Apple also isn’t a bank or lender which might more obviously incorporate this data into its existing risk underwriting, or a card network looking to extend its rails. As Apple pushes further into financial products with Apple Pay, the Apple Card, Tap to Pay, and more, the acquisition of Credit Kudos enables the company to take more control of the underwriting (and therefore the economics) over time. Previously, Apple relied on its banking partners to lead the underwriting process; currently, Goldman Sachs still manages the risk selection for the Apple Card.
Long term, Apple and presumably other tech companies are probably better equipped than more traditional lenders to move quickly and innovate in their use of data and lending models. That said, Apple has yet to own the balance sheet and capital risk (which would require banking licenses)—but over time, that might be its ambition. In fact, leaked rumors of “Project Breakout” would suggest just that, and AppleInsider reported that Apple is actively developing new technology and infrastructure to bring future financial services offerings, including payment processing, risk assessment, fraud analysis, and credit checks, in-house. One can certainly imagine a world in which Apple leverages the scores it receives from Credit Kudos to facilitate its own BNPL loans (for, say, the iPhone upgrade program) instead of relying on partners like Citizens Bank for balance sheet and underwriting.
As it turns out, all of this is incredibly timely. While Apple and Credit Kudos have presumably been working on this transaction for many months, the consumer credit picture in the U.S. is materially changing today. According to Federal Reserve data, revolving credit (credit card balances resulting from actually borrowing money) increased at an annual rate of 21.4% in March, while non-revolving credit (balances that will be repaid on time) increased at an annual rate of 6.1%. This dramatic uptick in revolving credit, plus the rapid and widespread adoption of BNPL loans (many of which don’t involve fulsome underwriting), could very well mean that the average consumer’s credit picture requires more improvement than they might think.
In a historic bull market, where consumers have the luxury of focusing more on high-risk, high-reward investments like equities and crypto, credit may not have been top of mind for them.

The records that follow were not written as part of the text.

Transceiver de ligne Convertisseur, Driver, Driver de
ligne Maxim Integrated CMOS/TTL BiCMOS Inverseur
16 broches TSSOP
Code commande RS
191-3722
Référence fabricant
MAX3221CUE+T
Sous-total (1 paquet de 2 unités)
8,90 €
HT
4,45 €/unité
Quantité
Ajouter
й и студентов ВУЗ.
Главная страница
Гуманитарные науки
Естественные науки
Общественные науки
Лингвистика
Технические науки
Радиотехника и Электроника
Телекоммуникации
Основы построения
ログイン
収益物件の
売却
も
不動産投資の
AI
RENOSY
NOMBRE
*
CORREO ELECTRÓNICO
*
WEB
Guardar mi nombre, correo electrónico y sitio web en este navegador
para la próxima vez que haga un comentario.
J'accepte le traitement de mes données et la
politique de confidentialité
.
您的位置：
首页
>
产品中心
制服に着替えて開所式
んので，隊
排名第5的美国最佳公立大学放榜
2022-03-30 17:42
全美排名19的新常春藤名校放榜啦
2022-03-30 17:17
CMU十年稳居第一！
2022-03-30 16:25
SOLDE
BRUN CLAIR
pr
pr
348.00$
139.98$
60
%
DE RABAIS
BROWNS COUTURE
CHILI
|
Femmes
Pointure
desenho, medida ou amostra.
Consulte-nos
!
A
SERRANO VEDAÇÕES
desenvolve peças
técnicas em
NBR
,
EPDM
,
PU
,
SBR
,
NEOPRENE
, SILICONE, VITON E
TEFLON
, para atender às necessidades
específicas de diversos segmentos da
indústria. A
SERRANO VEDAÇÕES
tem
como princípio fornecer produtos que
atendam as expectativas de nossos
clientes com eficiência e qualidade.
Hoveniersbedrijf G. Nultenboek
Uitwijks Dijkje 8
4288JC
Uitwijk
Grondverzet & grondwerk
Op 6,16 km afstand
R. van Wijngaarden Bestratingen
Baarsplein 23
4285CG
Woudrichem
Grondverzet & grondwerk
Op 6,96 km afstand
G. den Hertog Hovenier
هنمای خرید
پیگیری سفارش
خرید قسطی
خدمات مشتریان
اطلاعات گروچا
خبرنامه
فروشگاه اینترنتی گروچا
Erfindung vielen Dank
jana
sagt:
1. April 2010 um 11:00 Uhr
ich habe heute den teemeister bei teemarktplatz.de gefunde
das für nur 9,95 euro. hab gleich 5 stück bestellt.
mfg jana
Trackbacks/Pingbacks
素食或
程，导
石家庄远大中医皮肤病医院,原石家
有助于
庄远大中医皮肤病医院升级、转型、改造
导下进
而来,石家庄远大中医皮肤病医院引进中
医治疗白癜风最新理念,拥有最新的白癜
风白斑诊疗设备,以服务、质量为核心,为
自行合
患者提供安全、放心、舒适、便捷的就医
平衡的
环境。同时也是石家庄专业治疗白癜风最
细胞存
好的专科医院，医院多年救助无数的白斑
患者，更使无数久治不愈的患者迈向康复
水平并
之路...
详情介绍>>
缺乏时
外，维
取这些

But in this new macro environment—where inflation is >8%, rates are rising, and the stock market is correcting itself—consumers may well find themselves in need of credit on a rainy day. If lenders rely on credit scores in a vacuum, these consumers may be out of luck. But with the Credit Kudos acquisition, Apple will be supremely well positioned to ensure its customers can continue to finance purchases of the electronics they use to run their daily lives. Open banking data can help ensure the customer’s full financial picture is being considered when they apply to upgrade their iPhone or finance a new laptop.